Il opère de nombreux miracles pour retenir Israël, dont le cœur est idolâtre, dans la voie directe de Jésus-Christ; il suscite chez la race élue de nombreux prophètes qui lui montrent dans l’avenir la lumineuse figure de Jésus-Christ, et les prophètes ainsi que les pieux patriarches et les rois pieux sont chacun des précurseurs et, avec le culte lévitique, les types de Jésus-Christ.

Cependant les nations païennes, abandonnées à elles-mêmes, à leur insu, sont dirigées de Dieu par la voie indirecte de la souffrance vers Jésus-Christ:

Leurs législateurs, en cherchant en vain à faire régner ici-bas la justice et la paix, prophétisent Jésus-Christ, qui seul donnera la justice de Dieu et la paix du ciel.

Les poètes, les artistes, qui tentent de reproduire la beauté idéale, prophétisent Jésus-Christ, qui est la beauté morale elle-même, parce que tout en lui est harmonie, force et mesure.

Les philosophes, en prétendant tous avoir trouvé la vérité, et en se contredisant tous, prophétisent Jésus-Christ, qui est tout à la fois le chemin (ou la méthode), la vérité et la vie.

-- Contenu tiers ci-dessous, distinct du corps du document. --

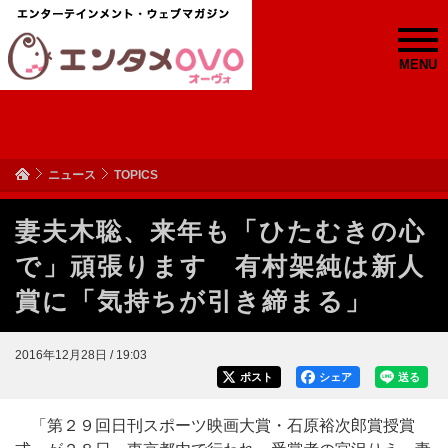
MENU
ニュース
TOPICS
妻夫木聡、来年も「ひたむきの心
で」頑張ります 有村架純は新人
賞に「気持ちが引き締まる」
2016年12月28日 / 19:03
ポスト
シェア
送る
「第２９回日刊スポーツ映画大賞・石原裕次郎賞授賞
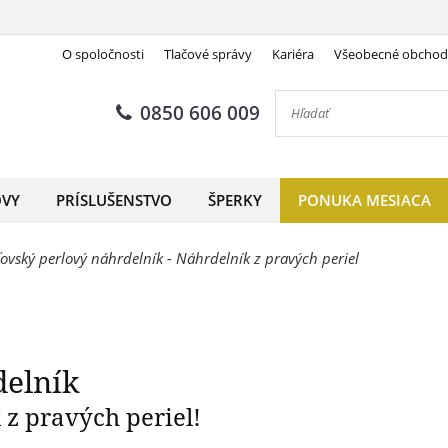
O spoločnosti
Tlačové správy
Kariéra
Všeobecné obcho
Kráľovský perlový náhrdelní
0850 606 009
OVY
PRÍSLUŠENSTVO
ŠPERKY
PONUKA MESIACA
ľovský perlový náhrdelník - Náhrdelník z pravých periel
delník
 z pravých periel!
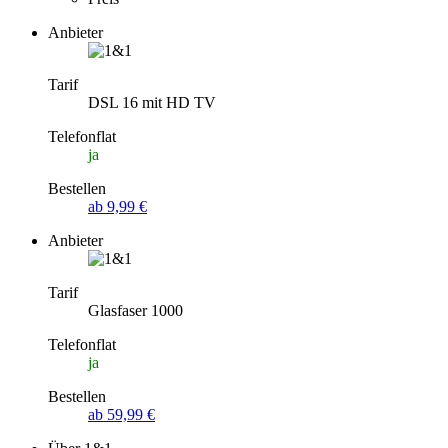
Anbieter
Tarif
DSL 16 mit HD TV
Telefonflat
ja
Bestellen
ab 9,99 €
Anbieter
Tarif
Glasfaser 1000
Telefonflat
ja
Bestellen
ab 59,99 €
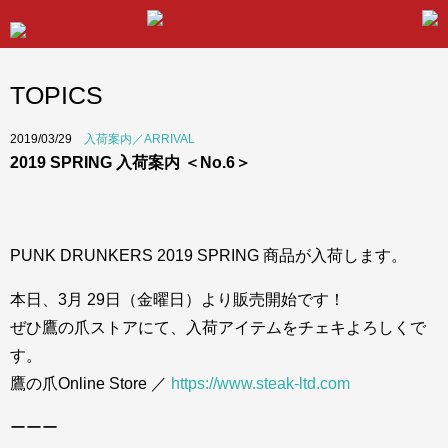
TOPICS
2019/03/29
入荷案内／ARRIVAL
2019 SPRING 入荷案内 ＜No.6＞
PUNK DRUNKERS 2019 SPRING 商品が入荷します。
本日、3月 29日（金曜日）より販売開始です！
ぜひ鷹の爪ストアにて、入荷アイテムをチェキよろしくで
す。
鷹の爪Online Store ／
https://www.steak-ltd.com
ーーー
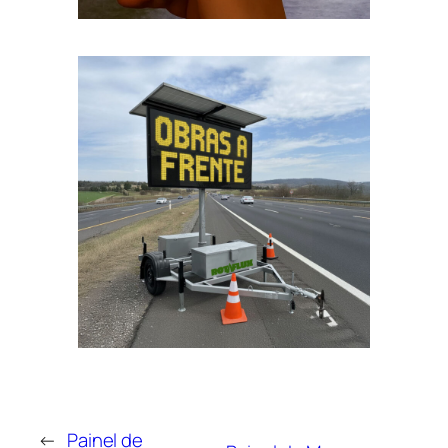
←
Painel de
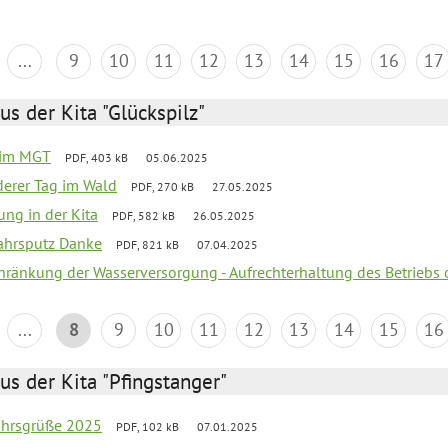
...
9
10
11
12
13
14
15
16
17
us der Kita "Glückspilz"
 im MGT
PDF, 403 kB
05.06.2025
derer Tag im Wald
PDF, 270 kB
27.05.2025
ung in der Kita
PDF, 582 kB
26.05.2025
jahrsputz Danke
PDF, 821 kB
07.04.2025
chränkung der Wasserversorgung - Aufrechterhaltung des Betriebs 
...
8
9
10
11
12
13
14
15
16
us der Kita "Pfingstanger"
ahrsgrüße 2025
PDF, 102 kB
07.01.2025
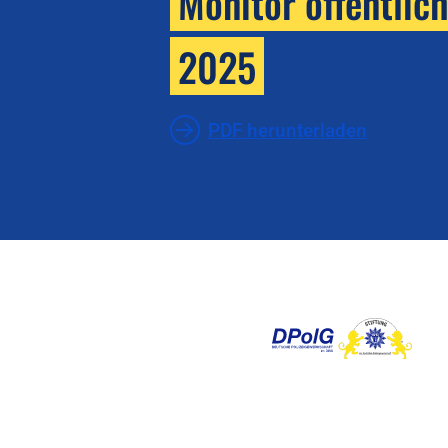
Monitor öffentlic
2025
PDF herunterladen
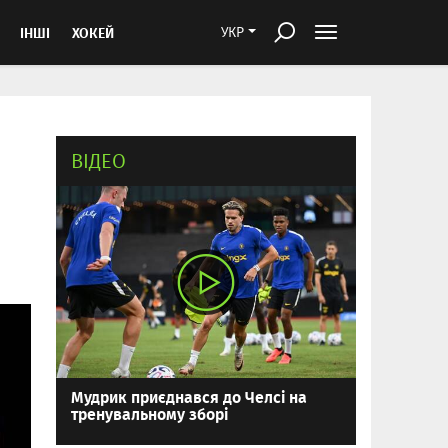
ІНШІ
ХОКЕЙ
УКР
ВІДЕО
Мудрик приєднався до Челсі на
тренувальному зборі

Jésus paraît, accomplit en plein la loi,

révèle Dieu,

ressuscite les morts,

expire sur la croix,

ressuscite,

envoie son Esprit qui est l’Esprit de Dieu même,

et Juifs et païens reconnaissent en lui LE SAUVEUR DU MONDE, celui en qui sont oui et amen toutes les promesses que Dieu avait faites aux Juifs par ses prophètes, aux païens par les instincts confus de l’âme.


À dater de la fondation de l’église, les individus et les peuples se jugent eux-mêmes par leur attrait ou par leur répulsion pour Jésus-Christ.

Ils vivent dans la paix ou dans le trouble, dans la lumière ou dans les ténèbres, selon qu’ils acceptent ou rejettent l’Évangile.

Ils grandissent ou déclinent, vivent ou meurent avec leur foi; même, leur foi est pour l’observateur attentif la mesure de leur gloire scientifique et littéraire.

Cependant, Dieu dirige tous les événements du monde en vue de Jésus-Christ

Il laisse se former les monarchies universelles pour aplanir la voie aux messagers du Christ,

il les renverse les unes sur les autres, parce qu’elles persécutent le Christ et ses serviteurs,

et il prépare ainsi toutes choses pour les temps où le Christ régnera sur la terre entière, prosternée à ses genoux.

Ou le Dieu de Jésus-Christ ou le doute.

Ou la révélation ou le rationalisme.

Ou la foi ou la vue.

Ou le prétendu bon sens avec le matérialisme,

ou les mystères avec tout un immense ensemble de vérités sublimes.


Il faut choisir.

choisissez aujourd’hui qui vous voulez servir...


MOI ET MA MAISON, NOUS SERVIRONS L’ÉTERNEL.